A marketing team is about to send ten million emails, and a regulator could fine the company for every message sent to someone who unsubscribed or who never consented. Your job is not to build a fancy new system — it is to audit the one they have, find out exactly who would receive a message, prove that the audited "send list" is correct, and explain why the naive list-based code the team wrote is both wrong and unacceptably slow. Every requirement in the audit turns out to be a single set operation from §8.3, and the whole correctness argument is the element method from §8.5. By the end you will have translated a compliance problem into set algebra, derived the right answer by hand, and seen why a set (not a list) is the only reasonable data structure for the job.

Skills applied

Translating informal business rules into precise statements about union, intersection, and difference (§8.3, §8.4).
Reasoning about cardinality and overlap — why $\lvert A \cup B \rvert \ne \lvert A \rvert + \lvert B \rvert$ in general.
Proving an identity about the audited set by the element method (§8.5).
Choosing set over list on complexity grounds (§8.6), and quantifying the difference.

Background

The scenario

This is a constructed teaching scenario (a hypothetical example), but the data shapes and the bug are the kind you meet constantly. The team maintains four collections of email addresses:

Name	Meaning
$C$ — `contacts`	every address ever collected (the raw list, full of duplicates)
$U$ — `unsubscribed`	addresses that asked to stop receiving mail
$B$ — `bounced`	addresses that hard-bounced (the mailbox does not exist)
$V$ — `consented`	addresses that explicitly opted in to marketing

The compliance rule, in plain English, is:

Send to every consented address that has not unsubscribed and has not bounced — and never send to the same address twice.

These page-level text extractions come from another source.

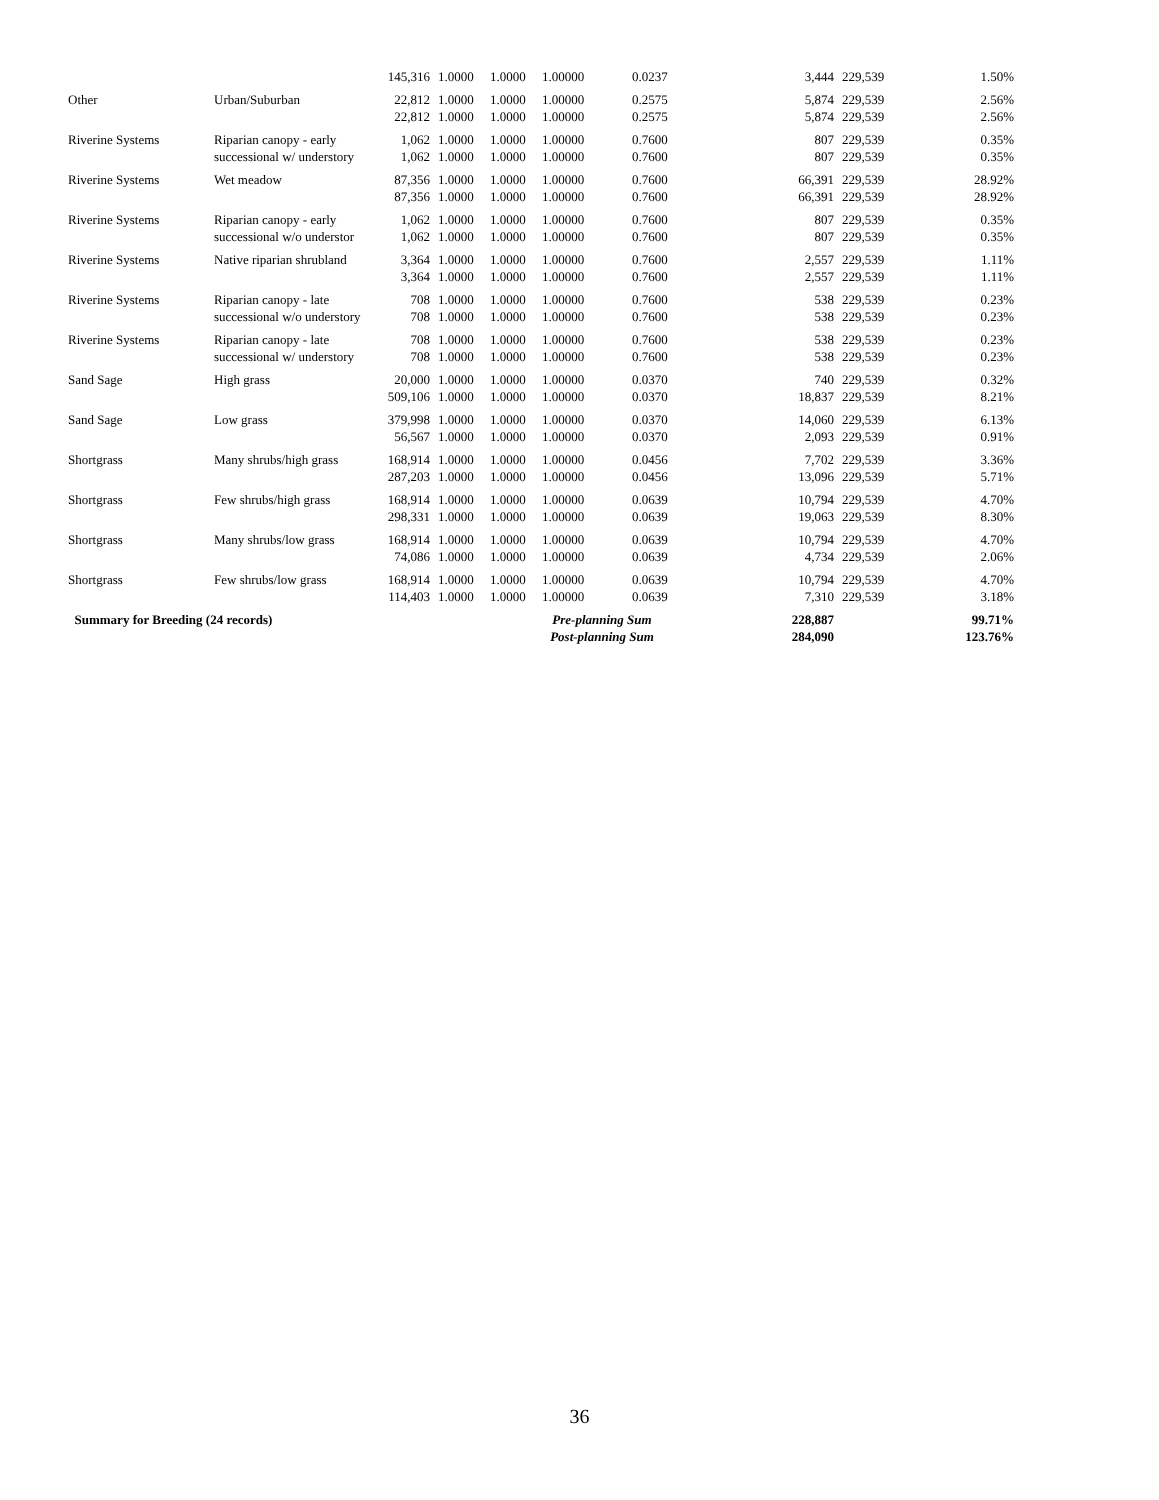| | | 145,316 | 1.0000 | 1.0000 | 1.00000 | 0.0237 | 3,444 | 229,539 | 1.50% |
| Other | Urban/Suburban | 22,812 | 1.0000 | 1.0000 | 1.00000 | 0.2575 | 5,874 | 229,539 | 2.56% |
| | | 22,812 | 1.0000 | 1.0000 | 1.00000 | 0.2575 | 5,874 | 229,539 | 2.56% |
| Riverine Systems | Riparian canopy - early | 1,062 | 1.0000 | 1.0000 | 1.00000 | 0.7600 | 807 | 229,539 | 0.35% |
| | successional w/ understory | 1,062 | 1.0000 | 1.0000 | 1.00000 | 0.7600 | 807 | 229,539 | 0.35% |
| Riverine Systems | Wet meadow | 87,356 | 1.0000 | 1.0000 | 1.00000 | 0.7600 | 66,391 | 229,539 | 28.92% |
| | | 87,356 | 1.0000 | 1.0000 | 1.00000 | 0.7600 | 66,391 | 229,539 | 28.92% |
| Riverine Systems | Riparian canopy - early | 1,062 | 1.0000 | 1.0000 | 1.00000 | 0.7600 | 807 | 229,539 | 0.35% |
| | successional w/o understor | 1,062 | 1.0000 | 1.0000 | 1.00000 | 0.7600 | 807 | 229,539 | 0.35% |
| Riverine Systems | Native riparian shrubland | 3,364 | 1.0000 | 1.0000 | 1.00000 | 0.7600 | 2,557 | 229,539 | 1.11% |
| | | 3,364 | 1.0000 | 1.0000 | 1.00000 | 0.7600 | 2,557 | 229,539 | 1.11% |
| Riverine Systems | Riparian canopy - late | 708 | 1.0000 | 1.0000 | 1.00000 | 0.7600 | 538 | 229,539 | 0.23% |
| | successional w/o understory | 708 | 1.0000 | 1.0000 | 1.00000 | 0.7600 | 538 | 229,539 | 0.23% |
| Riverine Systems | Riparian canopy - late | 708 | 1.0000 | 1.0000 | 1.00000 | 0.7600 | 538 | 229,539 | 0.23% |
| | successional w/ understory | 708 | 1.0000 | 1.0000 | 1.00000 | 0.7600 | 538 | 229,539 | 0.23% |
| Sand Sage | High grass | 20,000 | 1.0000 | 1.0000 | 1.00000 | 0.0370 | 740 | 229,539 | 0.32% |
| | | 509,106 | 1.0000 | 1.0000 | 1.00000 | 0.0370 | 18,837 | 229,539 | 8.21% |
| Sand Sage | Low grass | 379,998 | 1.0000 | 1.0000 | 1.00000 | 0.0370 | 14,060 | 229,539 | 6.13% |
| | | 56,567 | 1.0000 | 1.0000 | 1.00000 | 0.0370 | 2,093 | 229,539 | 0.91% |
| Shortgrass | Many shrubs/high grass | 168,914 | 1.0000 | 1.0000 | 1.00000 | 0.0456 | 7,702 | 229,539 | 3.36% |
| | | 287,203 | 1.0000 | 1.0000 | 1.00000 | 0.0456 | 13,096 | 229,539 | 5.71% |
| Shortgrass | Few shrubs/high grass | 168,914 | 1.0000 | 1.0000 | 1.00000 | 0.0639 | 10,794 | 229,539 | 4.70% |
| | | 298,331 | 1.0000 | 1.0000 | 1.00000 | 0.0639 | 19,063 | 229,539 | 8.30% |
| Shortgrass | Many shrubs/low grass | 168,914 | 1.0000 | 1.0000 | 1.00000 | 0.0639 | 10,794 | 229,539 | 4.70% |
| | | 74,086 | 1.0000 | 1.0000 | 1.00000 | 0.0639 | 4,734 | 229,539 | 2.06% |
| Shortgrass | Few shrubs/low grass | 168,914 | 1.0000 | 1.0000 | 1.00000 | 0.0639 | 10,794 | 229,539 | 4.70% |
| | | 114,403 | 1.0000 | 1.0000 | 1.00000 | 0.0639 | 7,310 | 229,539 | 3.18% |
| Summary for Breeding (24 records) | | | | Pre-planning Sum | | | 228,887 | | 99.71% |
| | | | | Post-planning Sum | | | 284,090 | | 123.76% |
36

The team's current code looks like this:

def build_send_list_naive(contacts, unsubscribed, bounced, consented):
    """The team's current approach -- it has TWO problems. Find them."""
    send = []
    for addr in contacts:                 # iterate the raw, duplicate-laden list
        if addr in consented:             # 'in' on a list is O(n) -- a linear scan
            if addr not in unsubscribed:
                if addr not in bounced:
                    send.append(addr)     # may append the same address many times
    return send

💡 Intuition: The compliance rule is a sentence with three filters ("consented", "not unsubscribed", "not bounced") joined by and, plus a global "no duplicates" requirement. Three filters joined by and is an intersection with two differences; "no duplicates" is exactly what a set gives you for free. The team wrote loops where the mathematics wanted set operations, and that mismatch is the source of both bugs.

Why this matters

This is the deduplication-and-difference problem from the chapter's overview, with money attached. Get the set algebra wrong and you mail people who opted out (a legal problem); use the wrong data structure and the job that should take seconds takes hours (an engineering problem). Auditing it correctly means being able to write the exact set the send list should equal — and to prove the code computes that set — before a single message goes out.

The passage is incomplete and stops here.